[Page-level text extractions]
== Segment start ==

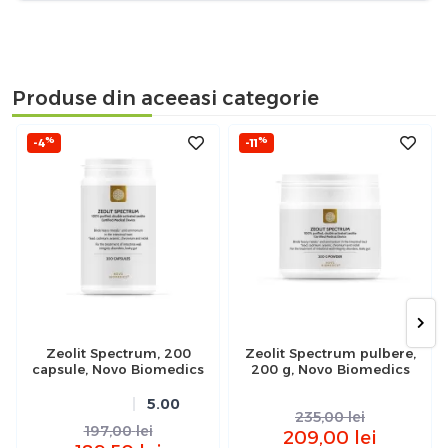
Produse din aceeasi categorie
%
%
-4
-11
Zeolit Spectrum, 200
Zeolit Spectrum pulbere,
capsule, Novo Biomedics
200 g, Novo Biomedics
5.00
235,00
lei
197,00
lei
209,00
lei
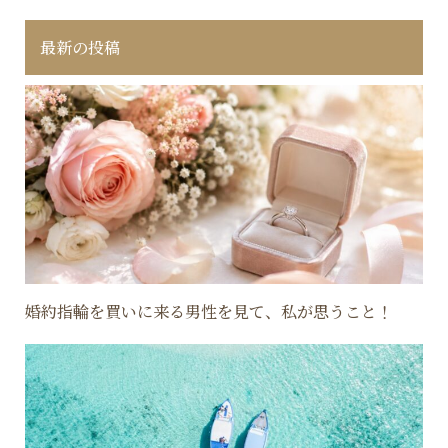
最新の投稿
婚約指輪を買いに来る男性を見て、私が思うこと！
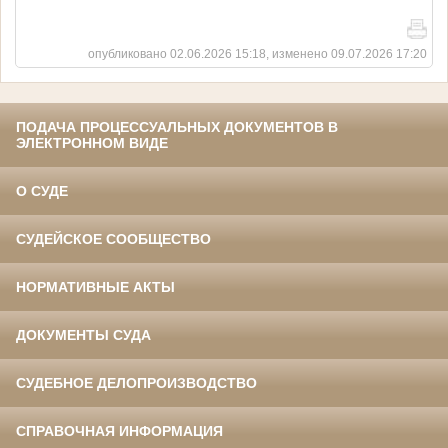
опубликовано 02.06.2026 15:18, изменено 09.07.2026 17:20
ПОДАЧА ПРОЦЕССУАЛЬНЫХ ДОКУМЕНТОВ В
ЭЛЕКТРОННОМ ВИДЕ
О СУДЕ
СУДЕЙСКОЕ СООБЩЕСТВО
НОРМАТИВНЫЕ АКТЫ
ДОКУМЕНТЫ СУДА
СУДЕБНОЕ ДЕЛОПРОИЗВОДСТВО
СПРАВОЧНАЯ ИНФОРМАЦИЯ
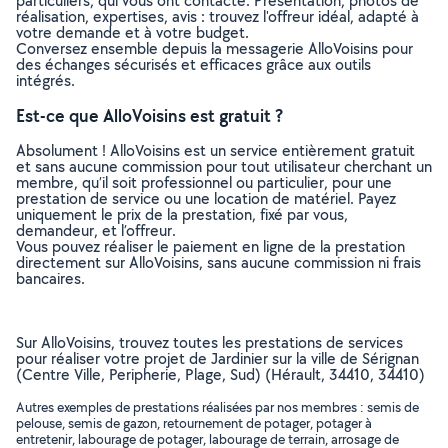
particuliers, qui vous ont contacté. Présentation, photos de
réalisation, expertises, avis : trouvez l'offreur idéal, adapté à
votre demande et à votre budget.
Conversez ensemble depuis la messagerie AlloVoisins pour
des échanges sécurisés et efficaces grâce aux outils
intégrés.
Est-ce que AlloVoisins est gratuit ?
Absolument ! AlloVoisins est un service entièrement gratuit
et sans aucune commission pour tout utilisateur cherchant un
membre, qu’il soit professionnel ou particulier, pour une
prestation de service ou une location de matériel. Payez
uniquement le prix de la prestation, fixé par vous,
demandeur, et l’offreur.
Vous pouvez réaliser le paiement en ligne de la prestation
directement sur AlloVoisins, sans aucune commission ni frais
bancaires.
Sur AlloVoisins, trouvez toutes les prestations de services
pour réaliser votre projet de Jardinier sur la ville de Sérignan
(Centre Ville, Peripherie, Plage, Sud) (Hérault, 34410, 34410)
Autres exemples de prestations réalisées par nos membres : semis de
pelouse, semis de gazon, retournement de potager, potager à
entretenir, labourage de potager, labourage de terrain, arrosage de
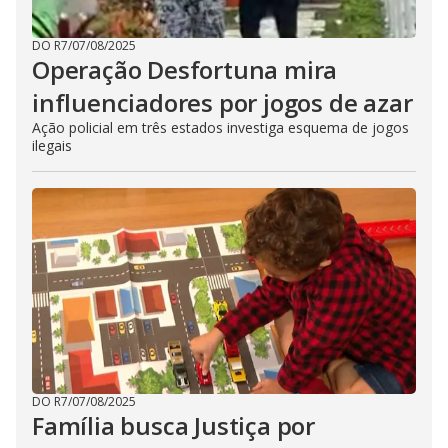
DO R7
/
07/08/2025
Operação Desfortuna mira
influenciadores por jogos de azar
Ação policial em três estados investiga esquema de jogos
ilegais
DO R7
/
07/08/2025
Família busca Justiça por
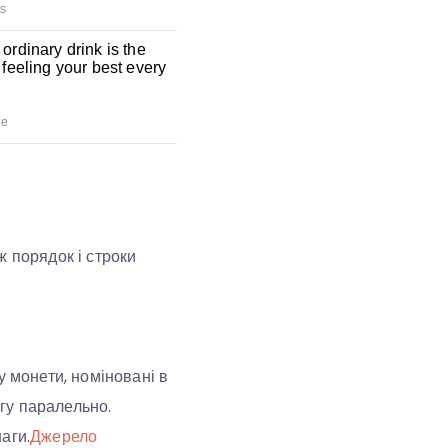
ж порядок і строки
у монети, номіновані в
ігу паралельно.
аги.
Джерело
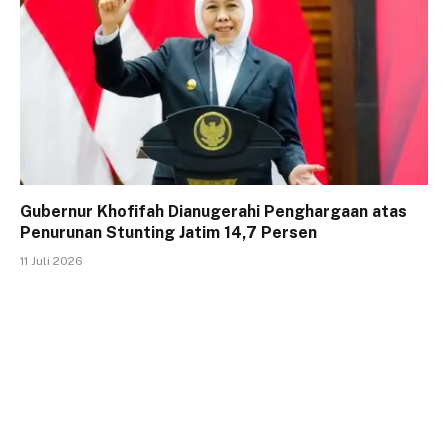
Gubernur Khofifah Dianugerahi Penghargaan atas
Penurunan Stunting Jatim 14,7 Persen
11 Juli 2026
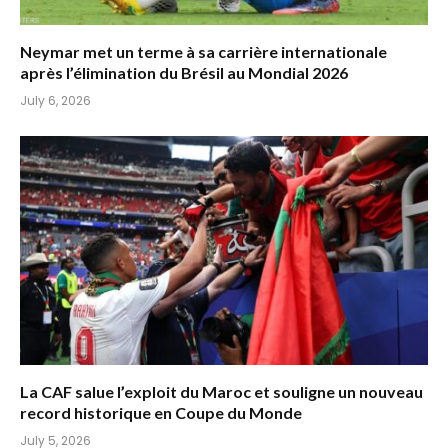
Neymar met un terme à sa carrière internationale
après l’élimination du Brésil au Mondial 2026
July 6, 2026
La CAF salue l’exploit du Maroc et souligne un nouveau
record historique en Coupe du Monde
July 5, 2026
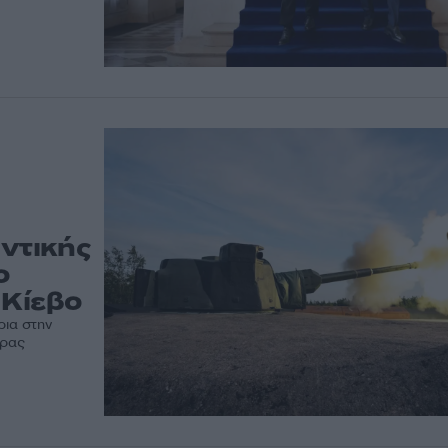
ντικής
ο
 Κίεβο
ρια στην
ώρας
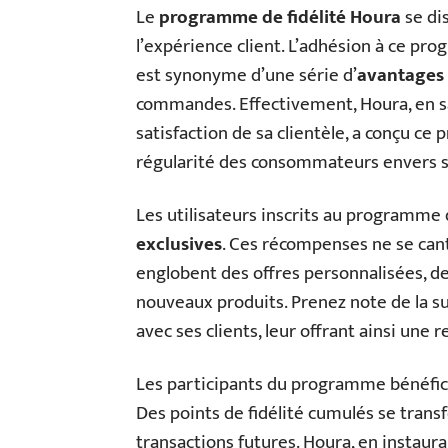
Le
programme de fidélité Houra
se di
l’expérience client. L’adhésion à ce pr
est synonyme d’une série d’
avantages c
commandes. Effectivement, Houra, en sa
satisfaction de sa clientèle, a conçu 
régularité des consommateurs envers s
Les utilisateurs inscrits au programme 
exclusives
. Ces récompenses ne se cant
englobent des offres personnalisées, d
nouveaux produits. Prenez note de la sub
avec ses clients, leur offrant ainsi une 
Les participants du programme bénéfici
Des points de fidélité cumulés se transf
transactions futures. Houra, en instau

== Segment end ==

▶ [WRITTEN TASK]: Across the records above, show each line containing the word "trouvez".

▶ [THE ANSWER]:
réalisation, expertises, avis : trouvez l'offreur idéal, adapté à
Sur AlloVoisins, trouvez toutes les prestations de services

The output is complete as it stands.